Taha sought a creative translation that suits the great work of literature, combining the novel's spirit and its text. Therefore, he translated each English element with an Arabic element, and each ancient English word with the closest ancient Arabic word for it, beginning with the title of the novel “Ulysses” (عوليس).

He also tried translating each colloquial word with a colloquial equivalent, such as (Adan Al-balad) in Arabic (Eden the country) for “Edenville”. He translated each English proverb with an Arabic one, and each English song for children with an Arabic children's song. Similarly with the English colloquial poems translated to Arabic colloquial poems as much as possible, for example “I am the vagabond/wearing a vanishing cap” (literal translation of the Arabic poem written by Taha). Naturally, the colloquial Arabic that Taha used as an equivalent for the English one was the Egyptian colloquial dialect.
Moreover, Taha strived for carving equivalent Arabic words for the ones that Joyce had carved in English.

He used words such as: “tama’zara” and “taqaftana”, or used his own style to give the words more of suggestibility as in “ymdaghymdagh”, “be’oyounk’hnoutiya”, and “jofounbronziya”. Years after the issuance of the translation, Dr. Taha published a dictionary specific to the novel's vocabulary. He preferred to keep the sentences written in languages other than English as they are originally, given that Joyce had used in his novel phrases of French, Latin, Italian, and some Arabic elements.
Taha had been nominated for the State Merit Award for this translation in Egypt, however he did not win it. He explains “the Award Committee did not have time to read the novel, or perhaps diving into Ulysses needed competent divers who can grasp its puzzles and massive labyrinths.
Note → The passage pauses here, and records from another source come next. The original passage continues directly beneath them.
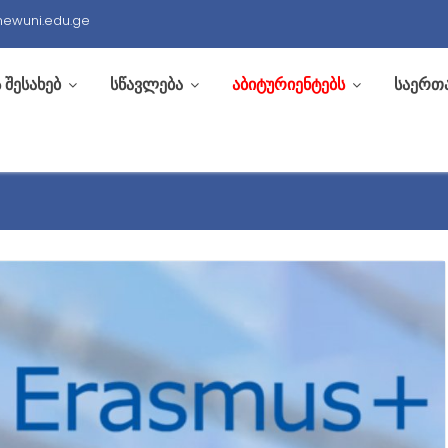
newuni.edu.ge
 შესახებ
სწავლება
აბიტურიენტებს
საერთ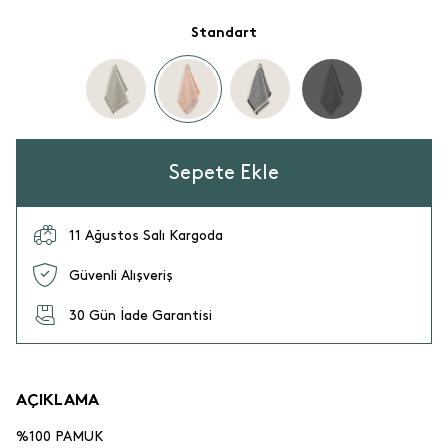
Standart
Sepete Ekle
11 Ağustos Salı Kargoda
Güvenli Alışveriş
30 Gün İade Garantisi
AÇIKLAMA
%100 PAMUK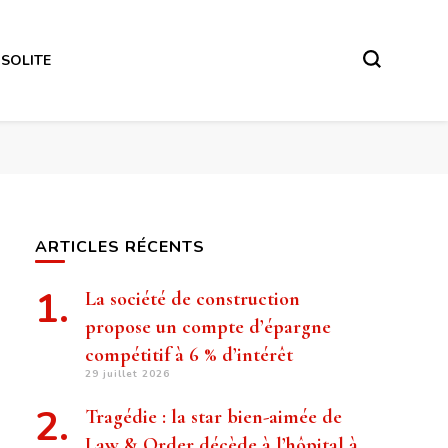
NSOLITE
ARTICLES RÉCENTS
La société de construction
propose un compte d’épargne
compétitif à 6 % d’intérêt
29 juillet 2026
Tragédie : la star bien-aimée de
Law & Order décède à l’hôpital à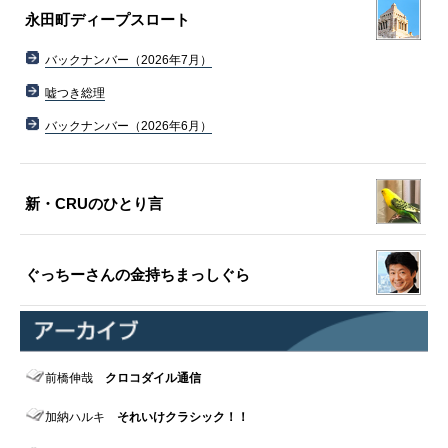
永田町ディープスロート
バックナンバー（2026年7月）
嘘つき総理
バックナンバー（2026年6月）
新・CRUのひとり言
ぐっちーさんの金持ちまっしぐら
前橋伸哉
クロコダイル通信
加納ハルキ
それいけクラシック！！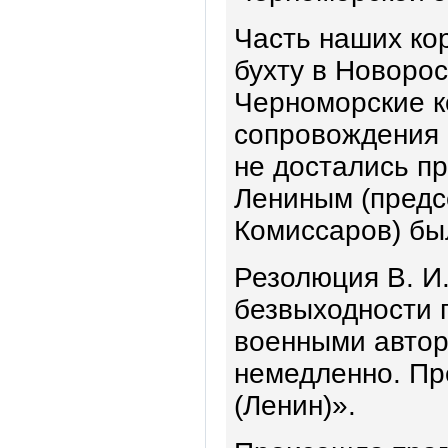
Часть наших ко
бухту в Новорос
Черноморские к
сопровождения 
не достались п
Лениным (предс
Комиссаров) бы
Резолюция В. И
безвыходности 
военными автор
немедленно. Пр
(Ленин)».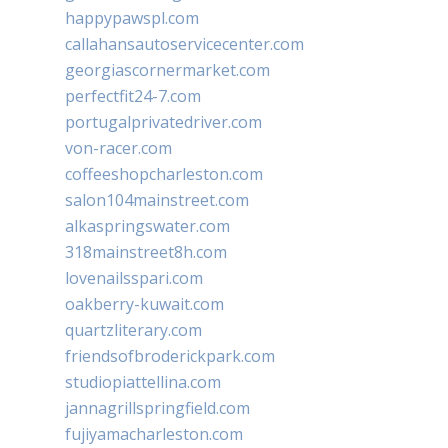
happypawspl.com
callahansautoservicecenter.com
georgiascornermarket.com
perfectfit24-7.com
portugalprivatedriver.com
von-racer.com
coffeeshopcharleston.com
salon104mainstreet.com
alkaspringswater.com
318mainstreet8h.com
lovenailsspari.com
oakberry-kuwait.com
quartzliterary.com
friendsofbroderickpark.com
studiopiattellina.com
jannagrillspringfield.com
fujiyamacharleston.com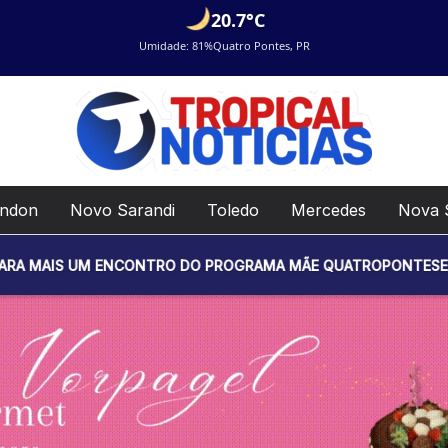
20.7°C
Umidade: 81%
Quatro Pontes, PR
ondon
Novo Sarandi
Toledo
Mercedes
Nova 
ENCONTRO DO PROGRAMA MÃE QUATROPONTESE. O EVENTO SERÁ R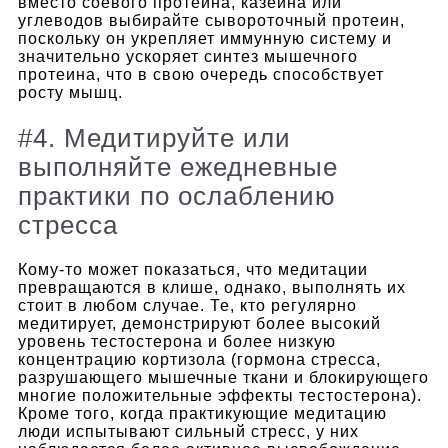
вместо соевого протеина, казеина или
углеводов выбирайте сывороточный протеин,
поскольку он укрепляет иммунную систему и
значительно ускоряет синтез мышечного
протеина, что в свою очередь способствует
росту мышц.
#4. Медитируйте или
выполняйте ежедневные
практики по ослаблению
стресса
Кому-то может показаться, что медитации
превращаются в клише, однако, выполнять их
стоит в любом случае.
Те, кто регулярно
медитирует, демонстрируют более высокий
уровень тестостерона и более низкую
концентрацию кортизола (гормона стресса,
разрушающего мышечные ткани и блокирующего
многие положительные эффекты тестостерона).
Кроме того, когда практикующие медитацию
люди испытывают сильный стресс, у них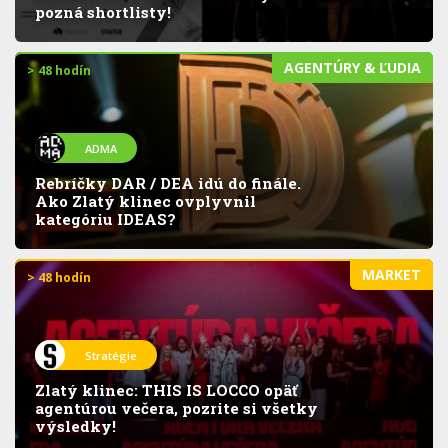
pozná shortlisty!
AGENTÚRY & ĽUDIA
> 48 hodín
ADMA
Rebríčky DAR / DEA idú do finále.
Ako Zlatý klinec ovplyvnil
kategóriu IDEAS?
MARKET
> 48 hodín
Stratégie
Zlatý klinec: THIS IS LOCCO opäť
agentúrou večera, pozrite si všetky
výsledky!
Because of Taha’s efforts in transmitting Joyce’s heritage to the Arab world, he gained the membership of “James Joyce Society”. This society gathers those who are interested in Joyce's literature and are occupied with his works. It issues a quarterly magazine addressing further discoveries of his rich works. The society organizes a biennial meeting assembling its members on the 16th of June of each year (it is the day on which Joyce chose to write his events in his novel “Ulysses”, all the actions of the novel take place throughout 16 June 1904).

== His works ==
- The Story in English Literature (original title: alqisa fi al'adab al'iinjilizii): From Beowulf to Finnegans Wake (A-Ddar Al-Qawmiya for Publishing and Distribution, Cairo): done between 1962 and 1964, and it presents the history of story in English literature from Beowulf to Finnegans Wake, novels written by Joyce.
- Prominent Novelists of the 20th Century (original title: aelam alriwayat fi alqarn aleishrin), (1966): in this book he studies five of the most famous writers of the western novel. They are Edward Morgan Forster, Virginia Woolf, David Herbert Lawrence, Joseph Conrad, and Aldous Huxley.
- The Encyclopedia of James Joyce (original title: mawsueat jams joys), (1974): it took Taha seven years to collect the content and write it, he completed the book in summer 1973.

== His translations ==
- Ulysses novel by James Joyce (1982): A book of 1382 pages, in two volumes of equal size, published by the Arab Institute for Research & Publishing on the birth centenary of James Joyce. Only 500 copies of the first edition were published, then the revised second edition was published by A-Ddar Al-Arabiya in 1994.
- Finnegans Wake: the last novel by James Joyce, which was supposed to be published by A-Ddar Al-Arabiya Publisher in Cairo, but Taha died before it was published.
- Rossum's Universal Robots: a play by the Czech writer Karel Čapek.

== Death ==
Taha died on the 16th of April 2002 (corresponding to 4/2/1423H) at the age of 73.